English    Türkçe    فارسی   

3
3117-3126

  • Enes dedi ki. “Mustafa, bu peşkire elini, ağzını silmişti; onun için!”
  • گفت زانک مصطفی دست و دهان ** بس بمالید اندرین دستارخوان
  • Ey ateşten, azaptan korkan gönül, böyle bir ele, böyle bir ağıza yaklaş!
  • ای دل ترسنده از نار و عذاب ** با چنان دست و لبی کن اقتراب
  • Bu el, bu ağız, cansız bir şeye böyle bir yücelik verirse âşığın ruhuna neler açmaz, neler yapmaz?

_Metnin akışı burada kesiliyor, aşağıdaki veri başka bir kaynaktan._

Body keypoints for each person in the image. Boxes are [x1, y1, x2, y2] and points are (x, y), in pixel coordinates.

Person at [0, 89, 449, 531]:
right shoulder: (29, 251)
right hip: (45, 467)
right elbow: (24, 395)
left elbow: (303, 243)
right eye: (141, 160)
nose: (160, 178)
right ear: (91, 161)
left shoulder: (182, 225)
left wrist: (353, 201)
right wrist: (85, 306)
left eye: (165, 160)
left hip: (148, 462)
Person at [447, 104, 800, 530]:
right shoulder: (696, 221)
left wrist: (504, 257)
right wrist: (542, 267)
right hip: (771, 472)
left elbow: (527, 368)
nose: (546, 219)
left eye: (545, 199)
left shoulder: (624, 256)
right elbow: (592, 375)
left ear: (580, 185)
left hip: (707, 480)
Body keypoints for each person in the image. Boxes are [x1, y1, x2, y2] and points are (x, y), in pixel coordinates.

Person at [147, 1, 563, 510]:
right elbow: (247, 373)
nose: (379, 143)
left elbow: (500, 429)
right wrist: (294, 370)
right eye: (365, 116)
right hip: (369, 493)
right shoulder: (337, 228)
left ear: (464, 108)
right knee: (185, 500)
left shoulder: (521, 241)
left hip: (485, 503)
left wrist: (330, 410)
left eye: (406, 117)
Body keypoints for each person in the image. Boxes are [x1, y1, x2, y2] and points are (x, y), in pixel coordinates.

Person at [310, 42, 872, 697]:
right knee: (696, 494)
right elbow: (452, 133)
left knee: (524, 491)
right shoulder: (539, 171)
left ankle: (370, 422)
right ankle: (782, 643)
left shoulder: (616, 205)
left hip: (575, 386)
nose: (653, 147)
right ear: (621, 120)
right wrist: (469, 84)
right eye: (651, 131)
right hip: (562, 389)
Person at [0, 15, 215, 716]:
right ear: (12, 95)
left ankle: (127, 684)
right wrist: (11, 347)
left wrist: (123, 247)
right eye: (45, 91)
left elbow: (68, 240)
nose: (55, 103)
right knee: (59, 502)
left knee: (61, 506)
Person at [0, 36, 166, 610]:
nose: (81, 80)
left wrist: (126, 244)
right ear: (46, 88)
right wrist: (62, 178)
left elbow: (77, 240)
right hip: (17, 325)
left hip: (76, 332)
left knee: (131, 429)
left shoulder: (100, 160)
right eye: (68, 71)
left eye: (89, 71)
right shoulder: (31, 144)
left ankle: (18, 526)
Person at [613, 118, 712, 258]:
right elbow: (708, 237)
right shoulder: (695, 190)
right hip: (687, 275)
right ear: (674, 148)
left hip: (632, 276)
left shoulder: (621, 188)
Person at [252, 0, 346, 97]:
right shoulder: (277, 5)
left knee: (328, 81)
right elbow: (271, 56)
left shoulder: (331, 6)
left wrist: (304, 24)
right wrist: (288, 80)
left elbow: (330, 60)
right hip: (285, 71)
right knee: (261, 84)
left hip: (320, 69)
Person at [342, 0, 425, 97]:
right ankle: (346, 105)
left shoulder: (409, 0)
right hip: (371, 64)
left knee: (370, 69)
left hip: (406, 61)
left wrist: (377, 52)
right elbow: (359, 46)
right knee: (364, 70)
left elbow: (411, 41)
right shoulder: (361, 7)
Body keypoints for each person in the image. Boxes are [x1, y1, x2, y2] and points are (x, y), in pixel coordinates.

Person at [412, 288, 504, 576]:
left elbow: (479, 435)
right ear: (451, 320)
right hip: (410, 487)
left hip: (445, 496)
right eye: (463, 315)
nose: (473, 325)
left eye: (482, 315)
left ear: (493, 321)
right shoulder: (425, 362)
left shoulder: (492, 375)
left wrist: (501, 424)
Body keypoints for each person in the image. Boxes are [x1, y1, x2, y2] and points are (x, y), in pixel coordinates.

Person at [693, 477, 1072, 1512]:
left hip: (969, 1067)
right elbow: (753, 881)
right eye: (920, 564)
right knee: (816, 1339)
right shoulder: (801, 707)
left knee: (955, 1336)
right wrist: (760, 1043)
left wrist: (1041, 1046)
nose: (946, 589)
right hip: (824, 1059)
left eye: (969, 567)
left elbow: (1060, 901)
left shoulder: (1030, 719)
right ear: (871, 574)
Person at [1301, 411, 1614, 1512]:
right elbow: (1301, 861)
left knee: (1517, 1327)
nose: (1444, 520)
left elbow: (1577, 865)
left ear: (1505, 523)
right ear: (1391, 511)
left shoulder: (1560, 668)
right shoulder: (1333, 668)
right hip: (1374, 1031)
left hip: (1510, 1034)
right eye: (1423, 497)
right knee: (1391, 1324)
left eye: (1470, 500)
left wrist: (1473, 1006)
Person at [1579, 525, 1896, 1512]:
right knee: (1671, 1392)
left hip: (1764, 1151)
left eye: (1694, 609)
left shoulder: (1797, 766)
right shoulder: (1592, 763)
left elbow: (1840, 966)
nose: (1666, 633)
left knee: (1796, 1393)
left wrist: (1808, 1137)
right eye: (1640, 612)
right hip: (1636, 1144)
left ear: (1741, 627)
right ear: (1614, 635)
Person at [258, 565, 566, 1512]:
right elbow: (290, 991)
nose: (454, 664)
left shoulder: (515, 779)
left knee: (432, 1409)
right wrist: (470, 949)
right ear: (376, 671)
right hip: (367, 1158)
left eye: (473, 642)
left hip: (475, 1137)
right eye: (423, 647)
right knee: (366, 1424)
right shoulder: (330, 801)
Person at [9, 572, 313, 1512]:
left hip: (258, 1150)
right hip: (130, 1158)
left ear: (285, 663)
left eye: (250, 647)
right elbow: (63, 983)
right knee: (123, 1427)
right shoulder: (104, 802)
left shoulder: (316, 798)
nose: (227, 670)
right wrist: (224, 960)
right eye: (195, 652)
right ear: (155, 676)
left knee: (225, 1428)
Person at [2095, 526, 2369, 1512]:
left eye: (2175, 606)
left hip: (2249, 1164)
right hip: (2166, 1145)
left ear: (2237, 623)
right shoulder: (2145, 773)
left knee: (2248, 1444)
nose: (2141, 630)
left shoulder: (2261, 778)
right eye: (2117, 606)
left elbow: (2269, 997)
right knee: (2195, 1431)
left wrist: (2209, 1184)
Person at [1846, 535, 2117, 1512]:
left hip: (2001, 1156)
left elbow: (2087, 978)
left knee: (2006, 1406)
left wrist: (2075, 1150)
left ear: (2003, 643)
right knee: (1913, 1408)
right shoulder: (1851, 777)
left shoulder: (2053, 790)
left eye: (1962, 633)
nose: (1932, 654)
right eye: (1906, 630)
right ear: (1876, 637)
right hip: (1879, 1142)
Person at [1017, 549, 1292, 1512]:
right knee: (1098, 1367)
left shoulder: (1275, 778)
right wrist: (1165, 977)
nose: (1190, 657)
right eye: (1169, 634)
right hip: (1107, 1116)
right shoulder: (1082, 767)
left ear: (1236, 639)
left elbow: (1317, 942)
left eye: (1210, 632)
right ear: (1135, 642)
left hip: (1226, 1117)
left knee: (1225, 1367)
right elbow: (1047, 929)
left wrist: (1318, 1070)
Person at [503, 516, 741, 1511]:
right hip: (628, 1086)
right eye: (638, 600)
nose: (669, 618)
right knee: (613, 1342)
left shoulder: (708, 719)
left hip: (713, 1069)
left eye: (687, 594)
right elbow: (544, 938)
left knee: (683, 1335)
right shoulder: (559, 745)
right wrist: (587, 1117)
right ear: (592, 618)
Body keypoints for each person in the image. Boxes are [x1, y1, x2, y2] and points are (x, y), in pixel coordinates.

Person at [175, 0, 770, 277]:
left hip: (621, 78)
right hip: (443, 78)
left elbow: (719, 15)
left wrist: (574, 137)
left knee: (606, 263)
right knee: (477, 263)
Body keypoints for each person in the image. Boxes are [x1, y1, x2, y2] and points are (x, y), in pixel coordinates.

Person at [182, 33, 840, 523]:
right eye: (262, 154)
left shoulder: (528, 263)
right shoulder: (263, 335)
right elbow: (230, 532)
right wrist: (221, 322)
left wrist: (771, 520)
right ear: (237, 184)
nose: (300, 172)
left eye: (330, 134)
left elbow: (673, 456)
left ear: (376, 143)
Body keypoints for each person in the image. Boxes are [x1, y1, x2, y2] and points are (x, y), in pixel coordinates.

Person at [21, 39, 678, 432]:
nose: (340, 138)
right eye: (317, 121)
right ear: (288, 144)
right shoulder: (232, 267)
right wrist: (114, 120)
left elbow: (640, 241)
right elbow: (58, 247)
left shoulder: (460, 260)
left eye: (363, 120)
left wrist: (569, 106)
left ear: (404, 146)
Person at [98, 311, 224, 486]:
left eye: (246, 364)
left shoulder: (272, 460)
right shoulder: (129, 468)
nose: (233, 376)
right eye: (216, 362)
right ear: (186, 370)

  • چون جمادی را چنین تشریف داد ** جان عاشق را چه‌ها خواهد گشاد
  • Kâbe’nin taşını kerpicini öptü, Kâbe (puthaneyken) kıble oldu. Ey can, sen de çalış, çabala da erlere karşı toprak ol (erler seni de putlardan arıtsınlar!) 3120
  • مر کلوخ کعبه را چون قبله کرد ** خاک مردان باش ای جان در نبرد
  • Sonra o hizmetçi kadına dediler ki: “Peki biz bu ahvali gördük, sen de bize halini söylemez misin?
  • بعد از آن گفتند با آن خادمه ** تو نگویی حال خود با این همه
  • O söyler söylemez nasıl oldu da hemencecik peşkiri tandıra attın? Tutalım o sırlara erişmiş…
  • چون فکندی زود آن از گفت وی ** گیرم او بردست در اسرار پی
  • Ya sen, bu derecede değerli bir peşkiri nasıl ateşe fırlatıp attın a hanım?”
  • این‌چنین دستارخوان قیمتی ** چون فکندی اندر آتش ای ستی
  • Hizmetçi, “Ben kerem sahiplerine itimat ederim. Onların keremlerinden ümitsiz değilim ki.
  • گفت دارم بر کریمان اعتماد ** نیستم ز اکرام ایشان ناامید
  • Peşkir de ne oluyor? Bana bile düşünmeden hemen ateşe atıl dese, 3125
  • میزری چه بود اگر او گویدم ** در رو اندر عین آتش بی ندم
  • Ona olan itimadımın bütünlüğünden derhal ateşe atılırım. Benim, Allah kullarından ümidim çoktur.